* _Exercise passage_
When you set out for Afrika
you did not know you were going.
Because
you did not know you were Afrika.
You did not know the Black continent
that had to be reached
was you.

  1. Type the word ‘Diaspora’ in Google
  2. Hit Enter.
  3. Before you even scroll, look at what Google offers as a definition:

di·as·po·ra

dīˈaspərə/

noun

  1. Jews living outside Israel.

Although Zionism has it’s roots in the mid to late 1800s, it wasn’t until after World War II that a Jewish homeland was established. Theodor Herzl & Joseph Chamberlain’s plans to move into Uganda were scrapped once and for all, Palestine was decided upon, and Israel became a Nation State in 1948.

One of the main tenets of Zionism is Aliyah or immigration of Jewish people from “the diaspora” to the Land of Israel. This tenet, The Law of Return 5710 1950 (note: the Jewish year of 5710 is included in the Law), was passed on July 5, 1950. The Law of Return gave Jews the right to move to Israel and become citizens. Ashkenazi, Sephardi and Mizrahi are generally considered to be the prominent Jewish groups. With that as a distinction, the 140,000 or so Ethiopian Jews and also the Hebrew Israelites who settled in Dimona are rarely accepted as Jews.

The Knesset or parliament’s determination of who is and who is not Jewish is rarely contested as Self-Determination is a basic Human Right.

Three hundred and thirty-eight years before Kristallnacht, the process began that would, as Walter Rodney staunchly pointed out, underdevelop Africa, sever the ties of West Africans from present day Senegal down to the Congo, and transport between 12–20 million Africans to North and South America — in what is considered the largest movement of people in the history of people.

And that was just the beginning.

Chattel slavery would persist for 300+ years in a system that suppressed, often by law, most, if not every, tradition practiced by the enslaved African. While some remnants remained either hidden in plain sight like Santeria/Voodum or carried over somewhat unintentionally such as retaining rhythmic patterns and noun and verb agreement, the enslaved African lost their language and lineage — two very important factors in maintaining culture.

Some estimate that 90% of the enslaved Africans were brought to the Caribbean by various Europeans: the French, the English, the Dutch, the Portuguese, & the Spanish, who sliced up the Caribbean very much in the same way that they would later slice up Africa.

But as slavery slowly gave way to independence, the Black man and woman sought to define themselves and this is where we begin.

As we discussed in “What’s Slavery Got to Do With It…” where we once had Collective Consciousness, a Diasporic Identity, that no longer exists and it is to the detriment of not just us, here, in the U.S., but it has a negative affect on Black people throughout the African Diaspora.

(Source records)
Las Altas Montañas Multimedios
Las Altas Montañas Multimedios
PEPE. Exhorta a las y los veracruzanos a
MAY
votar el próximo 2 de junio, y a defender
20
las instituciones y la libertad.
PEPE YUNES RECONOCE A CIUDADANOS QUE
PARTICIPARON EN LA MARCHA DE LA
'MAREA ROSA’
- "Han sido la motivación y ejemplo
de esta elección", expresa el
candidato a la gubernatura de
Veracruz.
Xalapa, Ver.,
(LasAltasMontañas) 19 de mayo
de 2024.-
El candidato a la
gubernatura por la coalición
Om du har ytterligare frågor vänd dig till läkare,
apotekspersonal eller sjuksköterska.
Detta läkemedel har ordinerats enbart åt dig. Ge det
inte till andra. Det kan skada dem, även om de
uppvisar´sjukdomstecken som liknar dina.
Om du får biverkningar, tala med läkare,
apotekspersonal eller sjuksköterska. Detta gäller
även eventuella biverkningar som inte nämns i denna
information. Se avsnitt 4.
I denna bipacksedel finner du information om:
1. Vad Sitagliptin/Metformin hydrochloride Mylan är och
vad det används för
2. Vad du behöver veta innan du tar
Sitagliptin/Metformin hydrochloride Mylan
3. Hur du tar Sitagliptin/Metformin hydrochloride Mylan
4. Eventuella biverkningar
---
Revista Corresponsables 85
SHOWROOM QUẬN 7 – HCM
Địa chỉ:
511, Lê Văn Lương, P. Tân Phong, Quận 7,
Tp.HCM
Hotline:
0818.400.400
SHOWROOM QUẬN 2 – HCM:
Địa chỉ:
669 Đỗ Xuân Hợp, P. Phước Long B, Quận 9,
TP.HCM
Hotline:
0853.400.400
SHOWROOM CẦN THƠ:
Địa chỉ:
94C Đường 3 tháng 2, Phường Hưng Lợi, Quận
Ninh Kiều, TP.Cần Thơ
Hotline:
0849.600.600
--
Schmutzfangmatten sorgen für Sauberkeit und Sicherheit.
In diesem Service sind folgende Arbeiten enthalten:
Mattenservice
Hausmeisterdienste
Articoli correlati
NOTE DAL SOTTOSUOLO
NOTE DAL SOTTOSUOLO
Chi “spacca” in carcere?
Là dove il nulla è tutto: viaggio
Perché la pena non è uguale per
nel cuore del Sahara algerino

* _Tasks to complete_
1. According to the essay on the African Diaspora, which European groups brought enslaved Africans to the Caribbean? List all of them.
2. In the essay on the African Diaspora, why was the enslaved African's loss of language and lineage significant? Answer in one to three sentences.
3. Resume the essay on the African Diaspora, starting right after its final sentence.

* _Response list_
1.
- The French
- The English
- The Dutch
- The Portuguese
- The Spanish

2. The essay calls language and lineage two very important factors in maintaining culture. Losing them cut the enslaved African off from the means of keeping that culture alive.

3.
We included that brief description of the Jewish rise to Israel for one simple reason — Part of the Jewish people’s power is in their unity and their ability to define for themselves who they are and what they stand for. They are able to do this without interference and they are able to hold claim to words like “diaspora” and “holocaust” to the point where any mention of our own experience is suddenly bogged down in arguments of comparisons.

When in reality…there is no comparison.

But that’s neither here nor there. What we seek to do here is to take a look, first, at the rise of self-determination and self-identification by Black people in the early 1900s up until at least 1977, then we’ll point to the forces that contributed to the end of that era, and lastly we’ll talk about what’s most important — solutions.

II.

I could not have told you then that some sun
would come,
somewhere over the road,
would come evoking the diamonds
of you, the Black continent —
somewhere over the road.
You would not have believed my mouth.

We could start our journey back at the very first rebellion of the enslaved African, the greatest act of Pan-Africanism if there was ever one, but instead we will start in 1900.

Our story begins with Henry Sylvester Williams who convened the three day, 1900 Pan-African conference at Westminster Town Hall, London, England. Considered by many to be the father of Pan-Africanism (he coined the phrase), Williams was born in Barbados but raised in Arouca, Trinidad.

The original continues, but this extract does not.